WHAT YOU WILL DO = Your output should repeat the entries below exactly. It should contain no images.

── DATASET ──

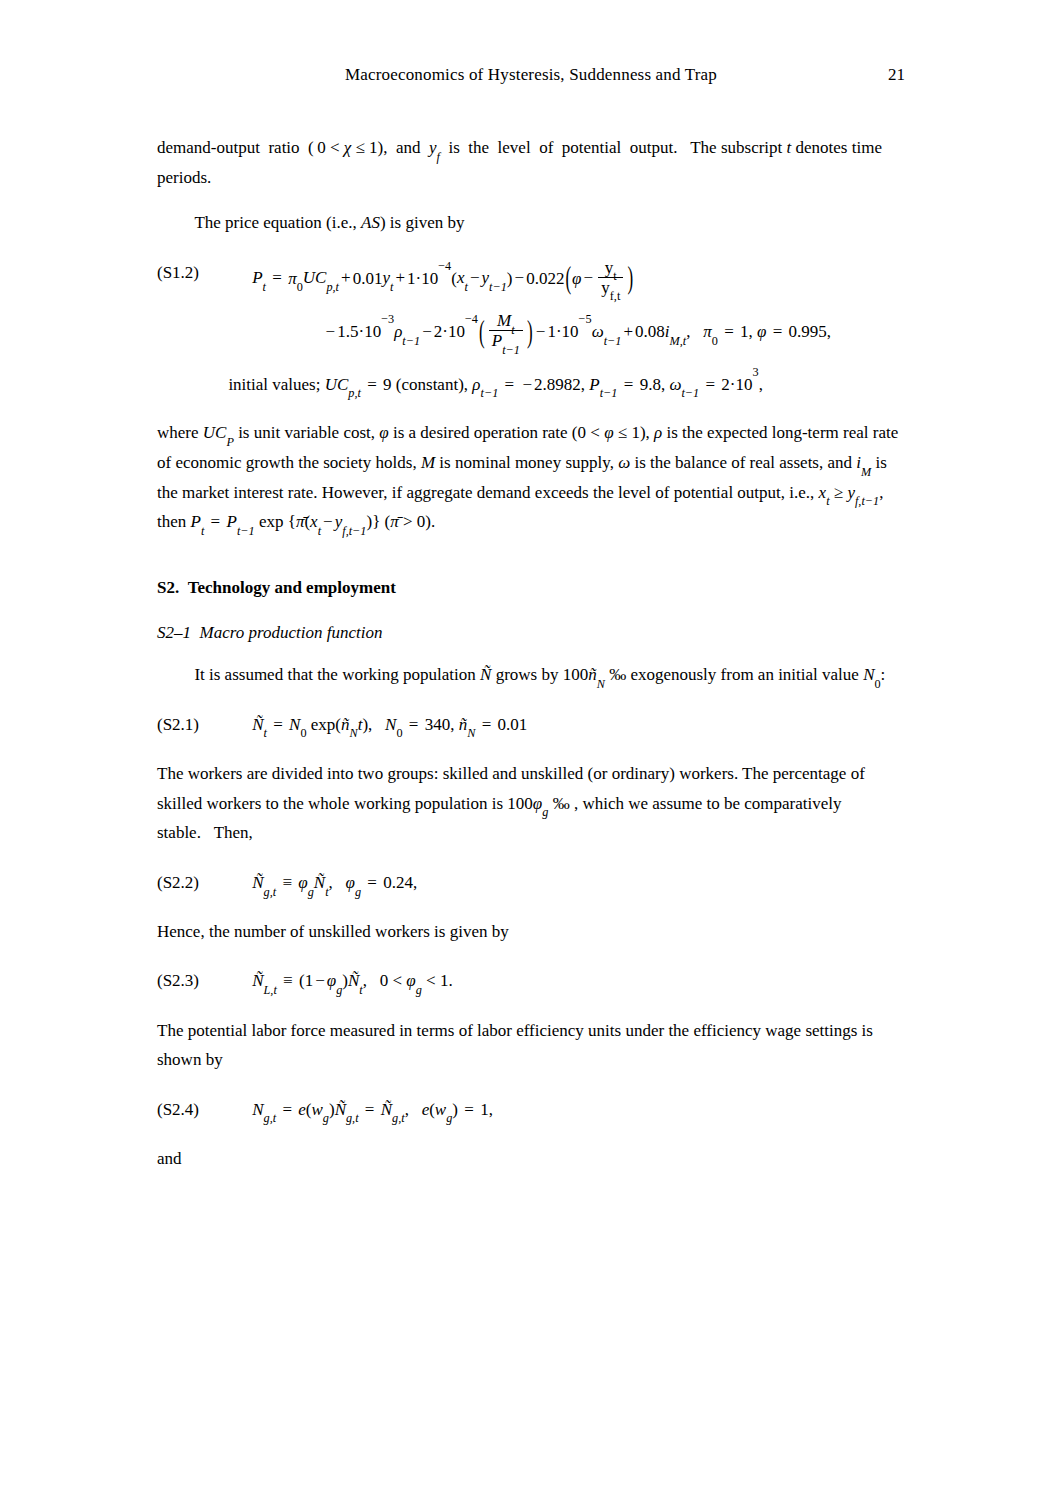Macroeconomics of Hysteresis, Suddenness and Trap 21
demand-output ratio ( 0 < χ ≤ 1), and yf is the level of potential output. The subscript t denotes time periods.
The price equation (i.e., AS) is given by
(S1.2)
Pt = π0UCp,t+0.01 yt+1·10−4(xt−yt−1)−0.022(φ−yt yf,t) −1.5·10−3ρt−1−2·10−4(Mt Pt−1)−1·10−5ωt−1+0.08 iM,t, π0 = 1, φ = 0.995,
initial values; UCp,t = 9 (constant), ρt−1 = −2.8982, Pt−1 = 9.8, ωt−1 = 2·103,
where UCP is unit variable cost, φ is a desired operation rate (0 < φ ≤ 1), ρ is the expected long-term real rate of economic growth the society holds, M is nominal money supply, ω is the balance of real assets, and iM is the market interest rate. However, if aggregate demand exceeds the level of potential output, i.e., xt ≥ yf,t−1, then Pt = Pt−1 exp {π̄(xt−yf,t−1)} (π̄ > 0).
S2. Technology and employment
S2–1 Macro production function
It is assumed that the working population Ñ grows by 100 ñN ‰ exogenously from an initial value N0:
(S2.1)
Ñt = N0 exp(ñNt), N0 = 340, ñN = 0.01
The workers are divided into two groups: skilled and unskilled (or ordinary) workers. The percentage of skilled workers to the whole working population is 100 φg ‰ , which we assume to be comparatively stable. Then,
(S2.2)
Ñg,t ≡ φg Ñt, φg = 0.24,
Hence, the number of unskilled workers is given by
(S2.3)
ÑL,t ≡ (1−φg)Ñt, 0 < φg < 1.
The potential labor force measured in terms of labor efficiency units under the efficiency wage settings is shown by
(S2.4)
Ng,t = e(wg)Ñg,t = Ñg,t, e(wg) = 1,
and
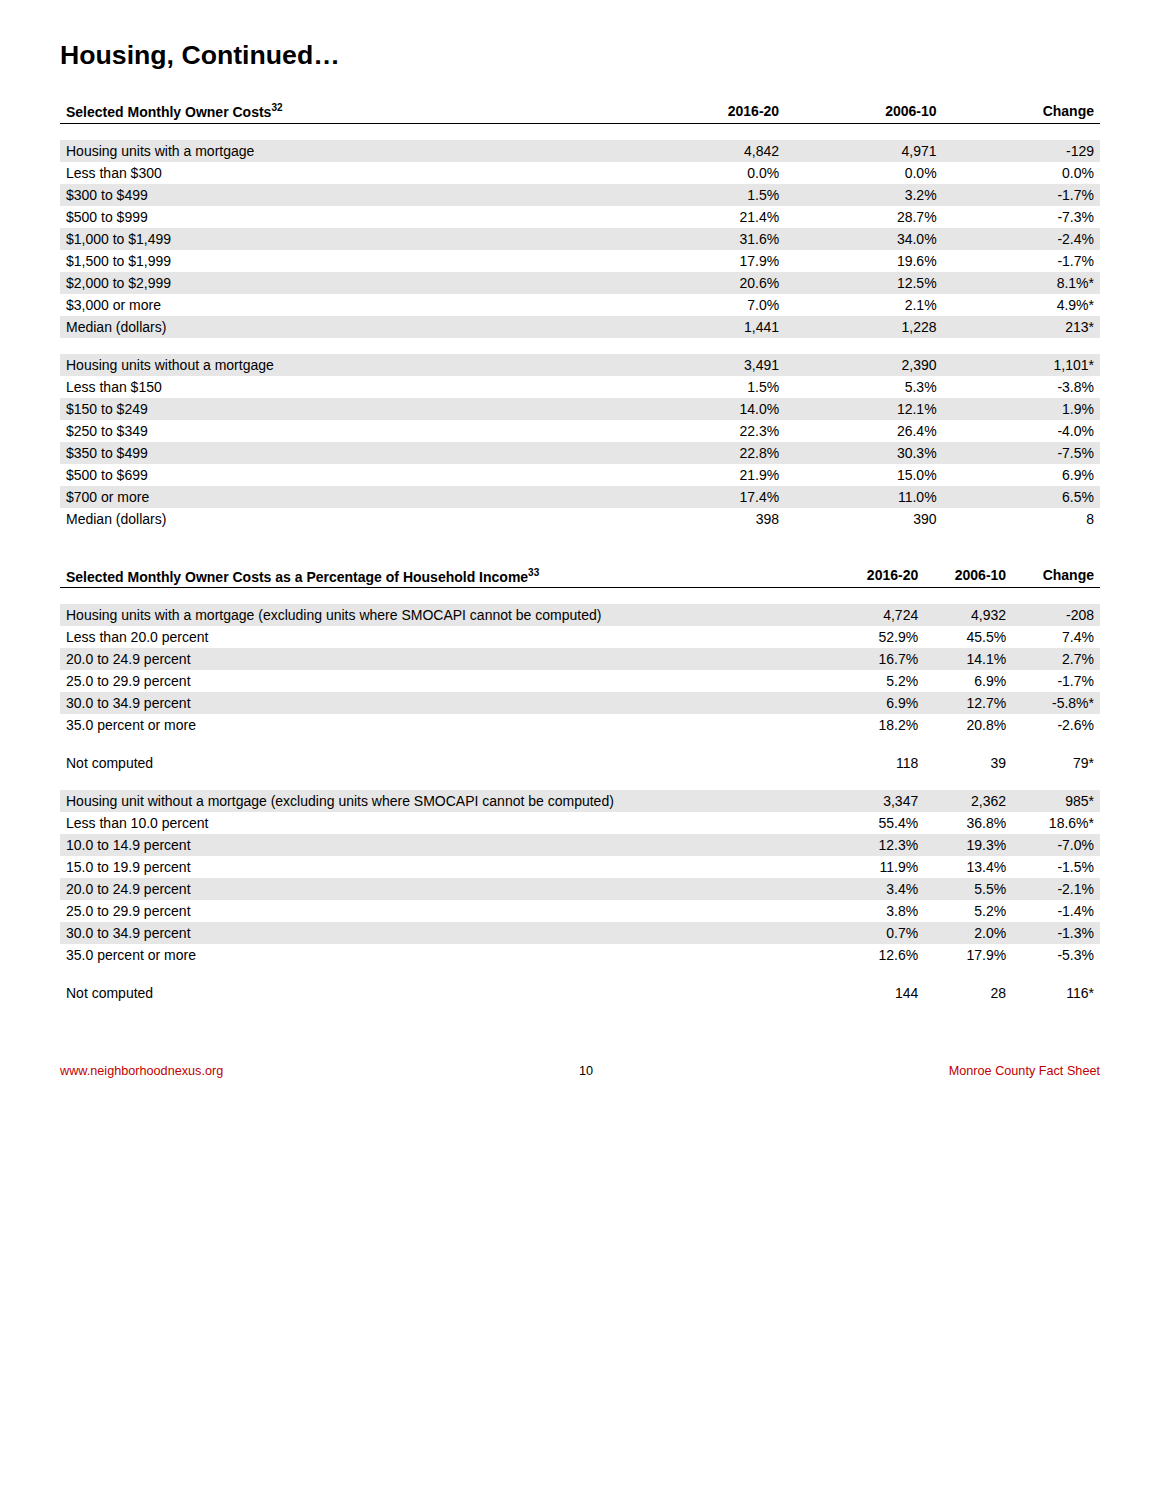Housing, Continued…
| Selected Monthly Owner Costs 32 | 2016-20 | 2006-10 | Change |
| --- | --- | --- | --- |
| Housing units with a mortgage | 4,842 | 4,971 | -129 |
| Less than $300 | 0.0% | 0.0% | 0.0% |
| $300 to $499 | 1.5% | 3.2% | -1.7% |
| $500 to $999 | 21.4% | 28.7% | -7.3% |
| $1,000 to $1,499 | 31.6% | 34.0% | -2.4% |
| $1,500 to $1,999 | 17.9% | 19.6% | -1.7% |
| $2,000 to $2,999 | 20.6% | 12.5% | 8.1%* |
| $3,000 or more | 7.0% | 2.1% | 4.9%* |
| Median (dollars) | 1,441 | 1,228 | 213* |
| Housing units without a mortgage | 3,491 | 2,390 | 1,101* |
| Less than $150 | 1.5% | 5.3% | -3.8% |
| $150 to $249 | 14.0% | 12.1% | 1.9% |
| $250 to $349 | 22.3% | 26.4% | -4.0% |
| $350 to $499 | 22.8% | 30.3% | -7.5% |
| $500 to $699 | 21.9% | 15.0% | 6.9% |
| $700 or more | 17.4% | 11.0% | 6.5% |
| Median (dollars) | 398 | 390 | 8 |
| Selected Monthly Owner Costs as a Percentage of Household Income 33 | 2016-20 | 2006-10 | Change |
| --- | --- | --- | --- |
| Housing units with a mortgage (excluding units where SMOCAPI cannot be computed) | 4,724 | 4,932 | -208 |
| Less than 20.0 percent | 52.9% | 45.5% | 7.4% |
| 20.0 to 24.9 percent | 16.7% | 14.1% | 2.7% |
| 25.0 to 29.9 percent | 5.2% | 6.9% | -1.7% |
| 30.0 to 34.9 percent | 6.9% | 12.7% | -5.8%* |
| 35.0 percent or more | 18.2% | 20.8% | -2.6% |
| Not computed | 118 | 39 | 79* |
| Housing unit without a mortgage (excluding units where SMOCAPI cannot be computed) | 3,347 | 2,362 | 985* |
| Less than 10.0 percent | 55.4% | 36.8% | 18.6%* |
| 10.0 to 14.9 percent | 12.3% | 19.3% | -7.0% |
| 15.0 to 19.9 percent | 11.9% | 13.4% | -1.5% |
| 20.0 to 24.9 percent | 3.4% | 5.5% | -2.1% |
| 25.0 to 29.9 percent | 3.8% | 5.2% | -1.4% |
| 30.0 to 34.9 percent | 0.7% | 2.0% | -1.3% |
| 35.0 percent or more | 12.6% | 17.9% | -5.3% |
| Not computed | 144 | 28 | 116* |
www.neighborhoodnexus.org 10 Monroe County Fact Sheet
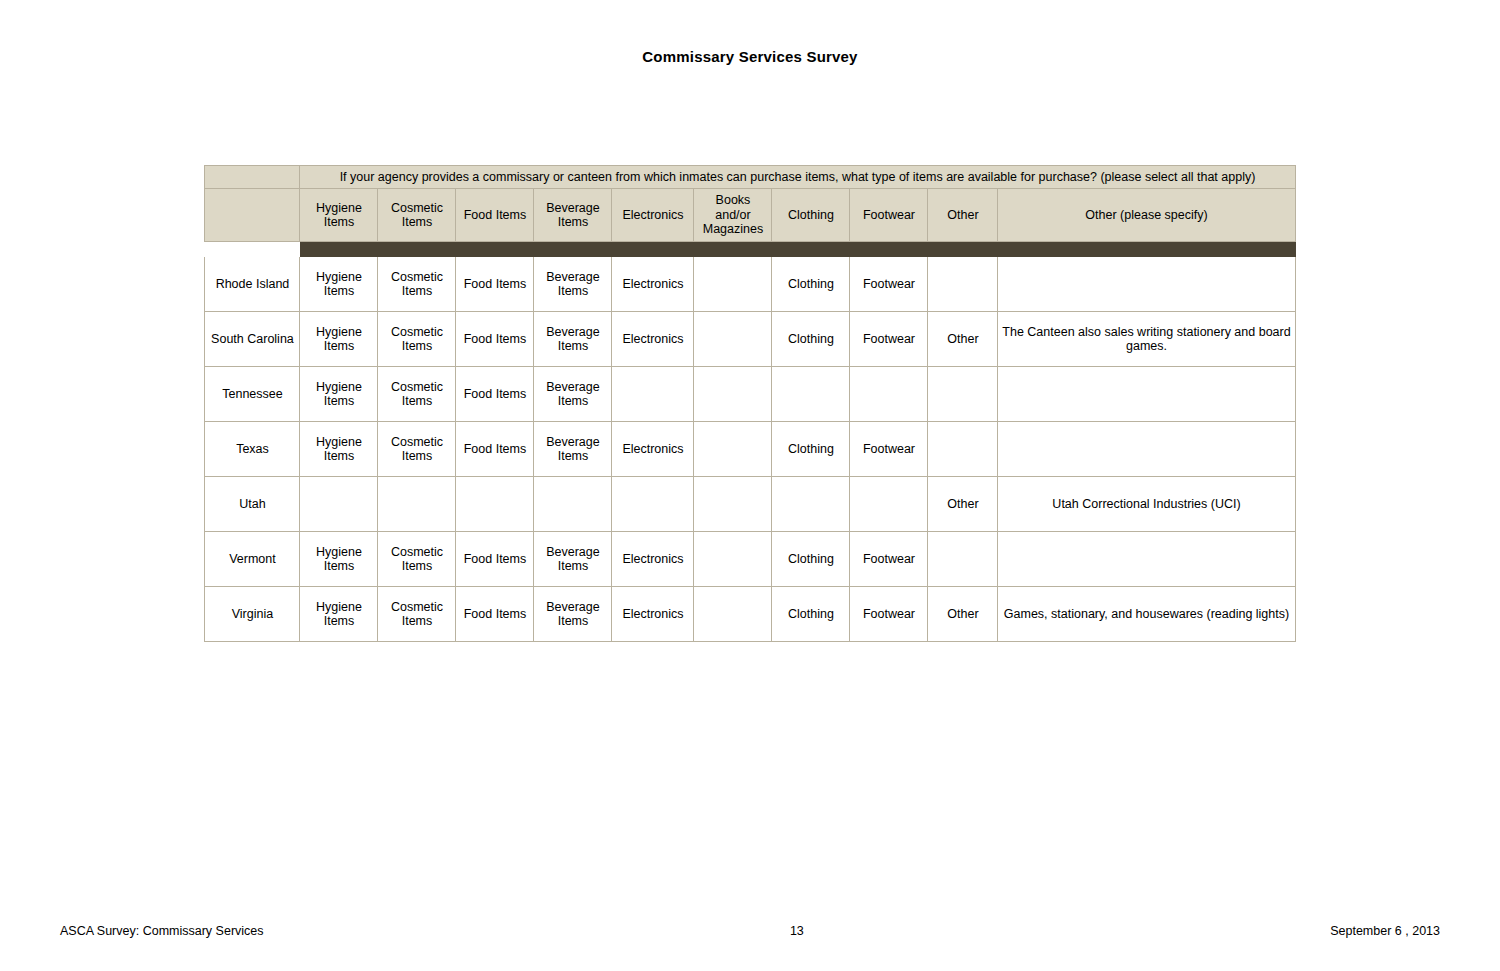Commissary Services Survey
| | If your agency provides a commissary or canteen from which inmates can purchase items, what type of items are available for purchase? (please select all that apply) |
| | Hygiene Items | Cosmetic Items | Food Items | Beverage Items | Electronics | Books and/or Magazines | Clothing | Footwear | Other | Other (please specify) |
| Rhode Island | Hygiene Items | Cosmetic Items | Food Items | Beverage Items | Electronics | | Clothing | Footwear | | |
| South Carolina | Hygiene Items | Cosmetic Items | Food Items | Beverage Items | Electronics | | Clothing | Footwear | Other | The Canteen also sales writing stationery and board games. |
| Tennessee | Hygiene Items | Cosmetic Items | Food Items | Beverage Items | | | | | | |
| Texas | Hygiene Items | Cosmetic Items | Food Items | Beverage Items | Electronics | | Clothing | Footwear | | |
| Utah | | | | | | | | | Other | Utah Correctional Industries (UCI) |
| Vermont | Hygiene Items | Cosmetic Items | Food Items | Beverage Items | Electronics | | Clothing | Footwear | | |
| Virginia | Hygiene Items | Cosmetic Items | Food Items | Beverage Items | Electronics | | Clothing | Footwear | Other | Games, stationary, and housewares (reading lights) |
ASCA Survey: Commissary Services September 6 , 2013
13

───

PROBLEM SOLUTION =
Macroeconomics of Hysteresis, Suddenness and Trap 21
demand-output ratio ( 0 < χ ≤ 1), and yf is the level of potential output. The subscript t denotes time periods.
The price equation (i.e., AS) is given by
(S1.2)
Pt = π0UCp,t+0.01 yt+1·10−4(xt−yt−1)−0.022(φ−yt yf,t) −1.5·10−3ρt−1−2·10−4(Mt Pt−1)−1·10−5ωt−1+0.08 iM,t, π0 = 1, φ = 0.995,
initial values; UCp,t = 9 (constant), ρt−1 = −2.8982, Pt−1 = 9.8, ωt−1 = 2·103,
where UCP is unit variable cost, φ is a desired operation rate (0 < φ ≤ 1), ρ is the expected long-term real rate of economic growth the society holds, M is nominal money supply, ω is the balance of real assets, and iM is the market interest rate. However, if aggregate demand exceeds the level of potential output, i.e., xt ≥ yf,t−1, then Pt = Pt−1 exp {π̄(xt−yf,t−1)} (π̄ > 0).
S2. Technology and employment
S2–1 Macro production function
It is assumed that the working population Ñ grows by 100 ñN ‰ exogenously from an initial value N0:
(S2.1)
Ñt = N0 exp(ñNt), N0 = 340, ñN = 0.01
The workers are divided into two groups: skilled and unskilled (or ordinary) workers. The percentage of skilled workers to the whole working population is 100 φg ‰ , which we assume to be comparatively stable. Then,
(S2.2)
Ñg,t ≡ φg Ñt, φg = 0.24,
Hence, the number of unskilled workers is given by
(S2.3)
ÑL,t ≡ (1−φg)Ñt, 0 < φg < 1.
The potential labor force measured in terms of labor efficiency units under the efficiency wage settings is shown by
(S2.4)
Ng,t = e(wg)Ñg,t = Ñg,t, e(wg) = 1,
and
Housing, Continued…
| Selected Monthly Owner Costs 32 | 2016-20 | 2006-10 | Change |
| --- | --- | --- | --- |
| Housing units with a mortgage | 4,842 | 4,971 | -129 |
| Less than $300 | 0.0% | 0.0% | 0.0% |
| $300 to $499 | 1.5% | 3.2% | -1.7% |
| $500 to $999 | 21.4% | 28.7% | -7.3% |
| $1,000 to $1,499 | 31.6% | 34.0% | -2.4% |
| $1,500 to $1,999 | 17.9% | 19.6% | -1.7% |
| $2,000 to $2,999 | 20.6% | 12.5% | 8.1%* |
| $3,000 or more | 7.0% | 2.1% | 4.9%* |
| Median (dollars) | 1,441 | 1,228 | 213* |
| Housing units without a mortgage | 3,491 | 2,390 | 1,101* |
| Less than $150 | 1.5% | 5.3% | -3.8% |
| $150 to $249 | 14.0% | 12.1% | 1.9% |
| $250 to $349 | 22.3% | 26.4% | -4.0% |
| $350 to $499 | 22.8% | 30.3% | -7.5% |
| $500 to $699 | 21.9% | 15.0% | 6.9% |
| $700 or more | 17.4% | 11.0% | 6.5% |
| Median (dollars) | 398 | 390 | 8 |
| Selected Monthly Owner Costs as a Percentage of Household Income 33 | 2016-20 | 2006-10 | Change |
| --- | --- | --- | --- |
| Housing units with a mortgage (excluding units where SMOCAPI cannot be computed) | 4,724 | 4,932 | -208 |
| Less than 20.0 percent | 52.9% | 45.5% | 7.4% |
| 20.0 to 24.9 percent | 16.7% | 14.1% | 2.7% |
| 25.0 to 29.9 percent | 5.2% | 6.9% | -1.7% |
| 30.0 to 34.9 percent | 6.9% | 12.7% | -5.8%* |
| 35.0 percent or more | 18.2% | 20.8% | -2.6% |
| Not computed | 118 | 39 | 79* |
| Housing unit without a mortgage (excluding units where SMOCAPI cannot be computed) | 3,347 | 2,362 | 985* |
| Less than 10.0 percent | 55.4% | 36.8% | 18.6%* |
| 10.0 to 14.9 percent | 12.3% | 19.3% | -7.0% |
| 15.0 to 19.9 percent | 11.9% | 13.4% | -1.5% |
| 20.0 to 24.9 percent | 3.4% | 5.5% | -2.1% |
| 25.0 to 29.9 percent | 3.8% | 5.2% | -1.4% |
| 30.0 to 34.9 percent | 0.7% | 2.0% | -1.3% |
| 35.0 percent or more | 12.6% | 17.9% | -5.3% |
| Not computed | 144 | 28 | 116* |
www.neighborhoodnexus.org 10 Monroe County Fact Sheet
Commissary Services Survey
| | If your agency provides a commissary or canteen from which inmates can purchase items, what type of items are available for purchase? (please select all that apply) |
| | Hygiene Items | Cosmetic Items | Food Items | Beverage Items | Electronics | Books and/or Magazines | Clothing | Footwear | Other | Other (please specify) |
| Rhode Island | Hygiene Items | Cosmetic Items | Food Items | Beverage Items | Electronics | | Clothing | Footwear | | |
| South Carolina | Hygiene Items | Cosmetic Items | Food Items | Beverage Items | Electronics | | Clothing | Footwear | Other | The Canteen also sales writing stationery and board games. |
| Tennessee | Hygiene Items | Cosmetic Items | Food Items | Beverage Items | | | | | | |
| Texas | Hygiene Items | Cosmetic Items | Food Items | Beverage Items | Electronics | | Clothing | Footwear | | |
| Utah | | | | | | | | | Other | Utah Correctional Industries (UCI) |
| Vermont | Hygiene Items | Cosmetic Items | Food Items | Beverage Items | Electronics | | Clothing | Footwear | | |
| Virginia | Hygiene Items | Cosmetic Items | Food Items | Beverage Items | Electronics | | Clothing | Footwear | Other | Games, stationary, and housewares (reading lights) |
ASCA Survey: Commissary Services September 6 , 2013
13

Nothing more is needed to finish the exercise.